Sevgili okuyucularım, ülkemizde akıl almaz işler oluyor. Korkunç bir baskı rejimi kuruluyor ve bunun altında yaşamaya zorlanıyoruz.
Bir kararname çıkarıldı, üniversite rektörlerini seçme yetkisi cumhurbaşkanına verildi.
Tek başına o seçecek...
Anayasa, yasalar ve hukuk sistemi sürekli çiğneniyor.
İnanılır gibi değil.
Başkanlık sisteminin getirilmesine hiç gerek yok. Tek adam sistemi zaten fazlasıyla uygulanıyor.

*  *  *

Dün sabah Cumhuriyet Gazetesi’nin başına gelenleri biliyorsunuz. Bu gazeteyi biz de aramızda çeşitli zamanlarda eleştirirdik.
Sadece Cumhuriyet’i değil, bütün medya kuruluşlarını kendi aramızda eleştirmeyi biz gazeteciler görev (!) biliriz.
Elbette onlar da bizi eleştirir.
Ama Cumhuriyet Gazetesi’ne karşı sergilenmekte olan baskılar da inanılır gibi değil.
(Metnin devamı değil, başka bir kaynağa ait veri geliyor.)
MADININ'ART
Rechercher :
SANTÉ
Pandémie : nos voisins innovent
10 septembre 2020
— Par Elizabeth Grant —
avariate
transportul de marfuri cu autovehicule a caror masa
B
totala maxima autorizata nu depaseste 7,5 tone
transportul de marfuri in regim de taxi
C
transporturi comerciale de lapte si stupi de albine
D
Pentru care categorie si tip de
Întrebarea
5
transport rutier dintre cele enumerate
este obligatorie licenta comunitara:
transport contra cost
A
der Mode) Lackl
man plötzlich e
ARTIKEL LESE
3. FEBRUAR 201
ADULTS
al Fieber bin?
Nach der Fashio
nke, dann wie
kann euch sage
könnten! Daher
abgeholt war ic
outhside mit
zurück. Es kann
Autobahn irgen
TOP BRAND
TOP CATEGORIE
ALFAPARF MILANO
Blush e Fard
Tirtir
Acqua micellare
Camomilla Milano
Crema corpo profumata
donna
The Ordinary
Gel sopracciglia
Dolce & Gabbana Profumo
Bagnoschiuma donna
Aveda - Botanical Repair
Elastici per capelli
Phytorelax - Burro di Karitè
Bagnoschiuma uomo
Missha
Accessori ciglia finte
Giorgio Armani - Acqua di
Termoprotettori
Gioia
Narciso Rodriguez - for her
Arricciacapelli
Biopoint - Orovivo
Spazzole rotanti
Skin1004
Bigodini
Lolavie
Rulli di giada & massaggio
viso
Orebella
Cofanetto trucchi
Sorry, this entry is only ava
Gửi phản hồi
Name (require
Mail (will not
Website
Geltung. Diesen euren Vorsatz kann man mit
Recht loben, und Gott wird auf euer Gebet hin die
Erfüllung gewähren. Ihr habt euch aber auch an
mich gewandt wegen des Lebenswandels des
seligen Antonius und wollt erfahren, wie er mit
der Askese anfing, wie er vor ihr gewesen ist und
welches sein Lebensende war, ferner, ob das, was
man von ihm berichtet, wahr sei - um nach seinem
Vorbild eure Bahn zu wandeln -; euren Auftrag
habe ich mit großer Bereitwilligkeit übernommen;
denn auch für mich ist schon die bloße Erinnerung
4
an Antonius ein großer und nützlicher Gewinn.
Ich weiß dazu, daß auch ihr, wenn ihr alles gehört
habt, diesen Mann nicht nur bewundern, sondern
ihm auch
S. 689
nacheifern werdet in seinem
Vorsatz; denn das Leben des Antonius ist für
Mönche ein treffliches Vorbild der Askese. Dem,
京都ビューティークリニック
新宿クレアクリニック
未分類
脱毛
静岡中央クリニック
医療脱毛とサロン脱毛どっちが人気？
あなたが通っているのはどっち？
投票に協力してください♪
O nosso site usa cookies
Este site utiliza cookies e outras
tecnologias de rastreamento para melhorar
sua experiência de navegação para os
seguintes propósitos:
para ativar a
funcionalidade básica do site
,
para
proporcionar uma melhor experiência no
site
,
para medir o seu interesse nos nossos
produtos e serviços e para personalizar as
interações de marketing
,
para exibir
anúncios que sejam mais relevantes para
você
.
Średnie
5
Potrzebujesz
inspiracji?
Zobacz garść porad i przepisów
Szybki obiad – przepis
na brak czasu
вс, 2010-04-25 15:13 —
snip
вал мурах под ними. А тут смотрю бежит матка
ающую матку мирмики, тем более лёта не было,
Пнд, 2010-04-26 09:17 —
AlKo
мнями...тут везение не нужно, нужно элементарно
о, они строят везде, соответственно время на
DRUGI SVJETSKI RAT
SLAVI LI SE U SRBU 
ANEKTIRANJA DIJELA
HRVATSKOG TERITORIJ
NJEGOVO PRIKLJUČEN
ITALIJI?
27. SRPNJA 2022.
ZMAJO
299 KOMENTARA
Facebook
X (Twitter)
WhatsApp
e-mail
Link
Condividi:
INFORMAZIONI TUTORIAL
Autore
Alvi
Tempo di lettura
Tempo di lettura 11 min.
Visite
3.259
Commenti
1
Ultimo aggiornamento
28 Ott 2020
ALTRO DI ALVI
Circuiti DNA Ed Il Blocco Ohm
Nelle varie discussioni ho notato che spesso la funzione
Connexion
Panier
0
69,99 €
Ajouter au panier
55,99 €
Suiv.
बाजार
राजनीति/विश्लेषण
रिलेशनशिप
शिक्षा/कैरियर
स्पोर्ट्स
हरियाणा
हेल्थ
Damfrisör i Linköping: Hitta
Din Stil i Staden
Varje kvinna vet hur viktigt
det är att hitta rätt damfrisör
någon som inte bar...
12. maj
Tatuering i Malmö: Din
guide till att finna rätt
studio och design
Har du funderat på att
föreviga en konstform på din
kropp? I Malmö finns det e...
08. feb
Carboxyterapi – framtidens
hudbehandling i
Hiçbir somut suçu olmayan yazar ve yöneticiler şimdi gözaltında...
Tutuklanırlar mı, bilinmiyor.
Çok kötü günler yaşıyoruz, daha da yaşayacağımız anlaşılıyor.
Amaç toplumu korkutmak, sindirmek ve ses çıkaramaz duruma getirmek...
Bu olanların benzerini Balyoz ve Ergenekon sürecinde de yaşamıştık. Ancak o sırada yaşanan olaylar çok daha dar kapsamlı idi...

*  *  *

Bugün değinmek istediğim esas konu başka... Bugüne kadar görülmemiş, duyulmamış bir olay...
Başbakan konuştu:
“Başkanlık gelirse Türkiye bölünür diyorlar. Asıl başkanlık gelmezse Türkiye’nin bölünme riski var...”
Sonra devam etti:
“Başkanlık federasyon demek değildir. Başkanlık tek vatan, tek millet, tek bayrak, tek devlet ilkesinin esas alındığı bir sistemdir.”
Beyefendinin bu anlamsız sözlerinden yola çıkarsak!..
Demek ki Cumhuriyet’in kurulduğu günden beri içinde yaşadığımız parlamenter sistem bu ilkelere sahip değilmiş!
Yani tek vatan, tek millet, tek bayrak ve tek devlet ilkeleri geçerli değilmiş...
Ya da önceleri geçerli olduğu halde yıkılıp gitmiş ve biz çok vatanlı, çok bayraklı, çok milletli (!) bir yapı içerisinde yaşar olmuşuz da, farkında değilmişiz.
Yarabbim bu nasıl bir mantıktır, nasıl bir sorumsuzluktur...
Başbakanlık makamında oturmakta olan bir devlet adamı bu sözleri nasıl söyleyebilir!

*  *  *

Bir başbakan düşünün ki, ülkesini bölünme ile tehdit ediyor.
Aba altından sopa gösteriyor.
Belki de gayri resmi koalisyon ortağı Devlet Bahçeli’yi yanına daha çok çekebilmek için biraz daha gıdıklamaya çalışıyor.
“Ya bizim istediğimiz başkanlık sistemini kabul edersiniz, ya da Türkiye bölünür” diyor.
Aman Allahım, aklımızı sen koru!
Bugüne kadar bu ülkeye nice iktidarlar, nice devlet adamları geldi geçti...
Çoğunu çeşitli konularda
eleştirdik.
Ancak böylesine ciddiyetsiz, tutarsız ve tehdit dolu lafları bugüne kadar hiçbirinin ağzından duymamıştık.

*  *  *

Bölünürmüşüz!..
Beyefendi sizin göreviniz nedir?
Milleti sopanın ucunu gösterip korkutmak ve tehdit etmek midir, yoksa bölünme tehlikesine karşı (eğer varsa) direnmek ve ne pahasına olursa olsun onu defterden silmek midir?
Peki bizi kim bölecek? O güce kim sahip?..
Üç buçuk PKK’mı, yoksa Fetullah mı!

*  *  *

Varsayalım yakın gelecekte başkanlık sistemi şu veya bu nedenle kabul edilmedi. O zaman şunu mu söyleyeceksiniz Türk Milleti’ne:
“Abiler ablalar kusura bakmayın, biz bu tehlikeyi daha önce gündeme getirmiş ve hepinizi uyarmıştık. Elimizden daha fazlası gelmiyor. Madem başkanlık olmadı, şimdi bölünmeye hazır olun!..”
Dedim ya, Allah hepimizin aklını korusun. Amin.